Friday, 30 November 2018

DAREDEVIL cancelled after three seasons, Marvel hints at reboot

Netflix has cancelled their flagship Marvel superhero TV series Daredevil after three seasons.

The news comes after the cancellation of two of Daredevil's spin-offs, Luke Cage and Iron Fist, both after two seasons apiece, and despite the fact that Daredevil's third season (released last month) achieved greater critical acclaim and buzz than any Marvel Netflix show since the first season of Jessica Jones. This seemingly confirms that Disney (who own Marvel) is clearing house of the shows and pulling them to avoid any competition for their new Disney+ streaming service, which will launch in late 2019 with several live-action Marvel shows slated to join the service.

Daredevil's first season launched the Marvel/Netflix collaboration back in 2015 with one of Netflix's highest-ever rated shows, which was widely regarded as one of the then-fledgling streaming service's main attractions (alongside Orange is the New Black and House of Cards) to convince people to sign up. No less than four spin-offs followed - Jessica Jones, Luke Cage, Iron Fist and The Punisher - as well as a team-up show, The Defenders, which ran for a single mini-series in 2017. The Marvel/Netflix universe initially did very well, with the number of viewers apparently peaking in the first season of Luke Cage (which managed to briefly shut down Netflix altogether as too many people were trying to watch it simultaneously). However, the total amount of viewership per season has apparently dropped significantly since then. The critical buzz surrounding the shows has also cooled. Both of these trends reversed with Daredevil Season 3, but apparently not enough to help save the show.

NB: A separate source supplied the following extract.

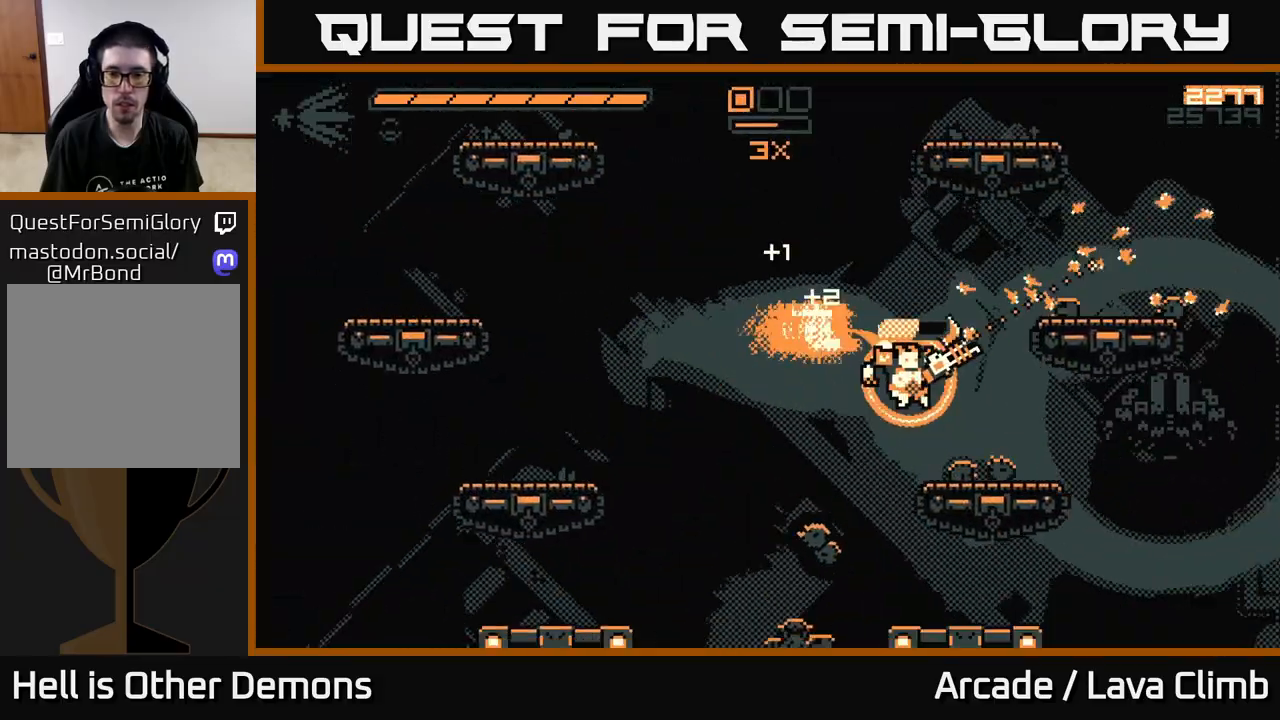
{"buttons": ["R2"], "left_stick": "right", "right_stick": "down-right", "events": [[167, "right_stick", "right"], [183, "L2", "down"], [317, "right_stick", "down-right"], [383, "R2", "down"], [500, "L2", "up"]]}
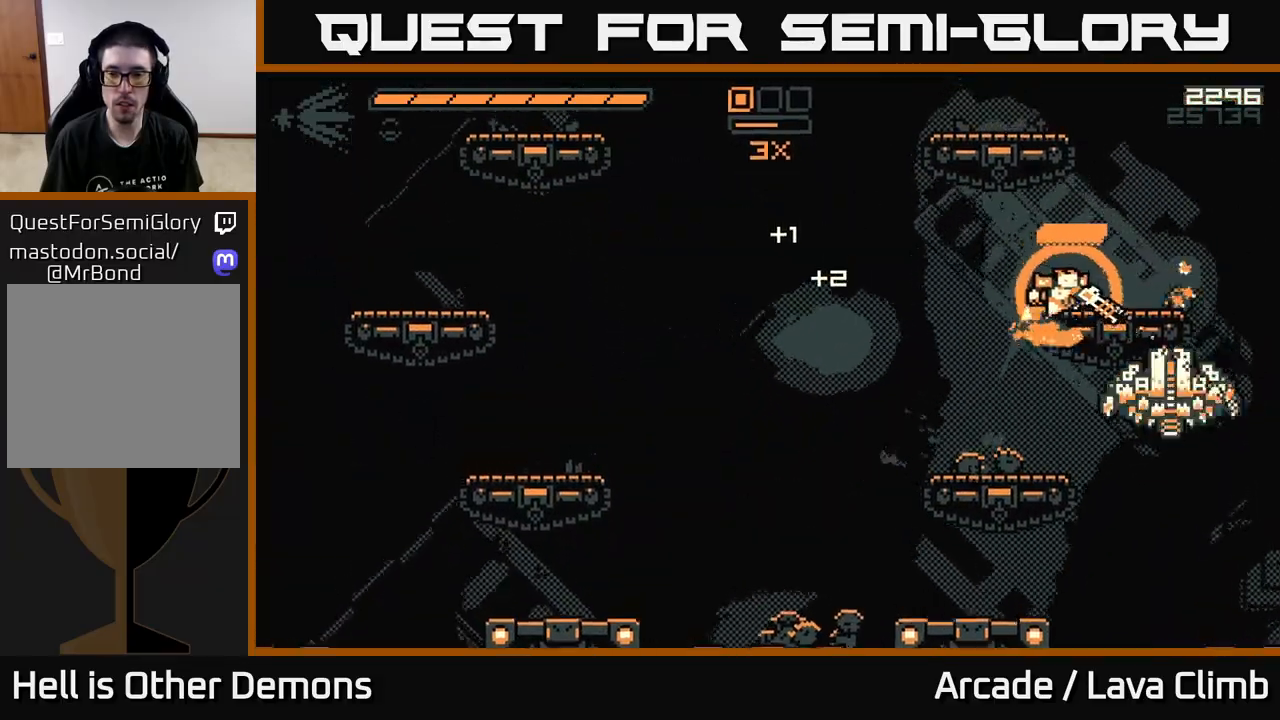
{"buttons": [], "left_stick": "center", "right_stick": "down", "events": [[33, "R2", "up"], [167, "right_stick", "down"], [350, "left_stick", "up"], [433, "left_stick", "center"]]}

Marvel and Netflix's formerly cosy relationship has been strained by Disney's announcement of Disney+, a new streaming service which will launch next year with two Marvel mini-series, one starring Tom Hiddleston as Loki and another starring Anthony Mackie and Sebastian Stan as Falcon and Winter Soldier. Both series will be directly produced by the team that makes the Marvel movies and will see feature film actors directly reprising their roles. Talks are also continuing for a third series focusing on the character of Scarlet Witch, starring Elizabeth Olsen. Disney+ will also feature the first-ever Star Wars live action TV series, with Pedro Pascal to star in an ongoing series called The Mandalorian whilst Diego Luna is reprising his role as morally flexible Rebel intelligence agent Cassian Andor for a Rogue One prequel series.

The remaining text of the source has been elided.